L’ebraismo e la condizione femminile
La condizione della donna nell’ebraismo è un tema che merita profonda e attenta riflessione. Perché c’è il rischio che possano prevalere pregiudizi, stereotipi e luoghi comuni. L’emancipazione non può essere più confusa con la liberazione. È vero che le donne sono riuscite a modificare la propria esistenza, protetta e relegata, che sono giunte a una impensabile libertà. Ma spesso si fraintende questa libertà: come se si trattasse di ricalcare semplicemente i modelli maschili. Così nel segno dell’emancipazione si rivendica l’esigenza di parlare e di parlare sempre più ad alta voce. E se invece la liberazione fosse proprio l’opposto? Fosse ad esempio la necessità di far capire anche agli uomini quanto sia importante – e assolutamente attuale – la qualità prettamente femminile dell’ascolto?
Non occorre essere uguali, dove l’uguaglianza viene svuotandosi di contenuti. Piuttosto è indispensabile porre l’accento sulla differenza, sottolineare ricettività, accoglienza, abbandono, tutti quei tratti “femminili” che sono stati dimenticati, esclusi, spinti nell’oscurità. Da questa oscurità, che loro stessi hanno contribuito a determinare, gli uomini si sono sentiti e si sentono minacciati. La donna è nel loro immaginario quella pericolosa fragilità che mina la loro pace spirituale.

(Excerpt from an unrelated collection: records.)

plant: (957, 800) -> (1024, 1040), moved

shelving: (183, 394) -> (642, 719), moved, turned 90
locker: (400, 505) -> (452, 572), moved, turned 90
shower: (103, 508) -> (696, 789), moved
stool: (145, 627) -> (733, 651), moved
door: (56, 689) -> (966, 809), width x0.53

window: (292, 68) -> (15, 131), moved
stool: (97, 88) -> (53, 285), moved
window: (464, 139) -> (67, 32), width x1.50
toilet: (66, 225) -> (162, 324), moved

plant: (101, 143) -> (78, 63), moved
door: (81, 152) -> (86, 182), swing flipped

Anche nell’ebraismo ha prevalso una interpretazione maschile, razionale. Il che non vuol dire che il femminile non abbia uno spazio ancora in gran parte da riscoprire, una valenza simbolica a cui è indispensabile attingere. Non solo nelle figure classiche. L’ebraismo dello scorso secolo è stato – da Etty Hillesum a Hannah Arendt – un ebraismo al femminile, fedele alla duplice differenza che lo contraddistingue, attento a restituire dignità alle donne.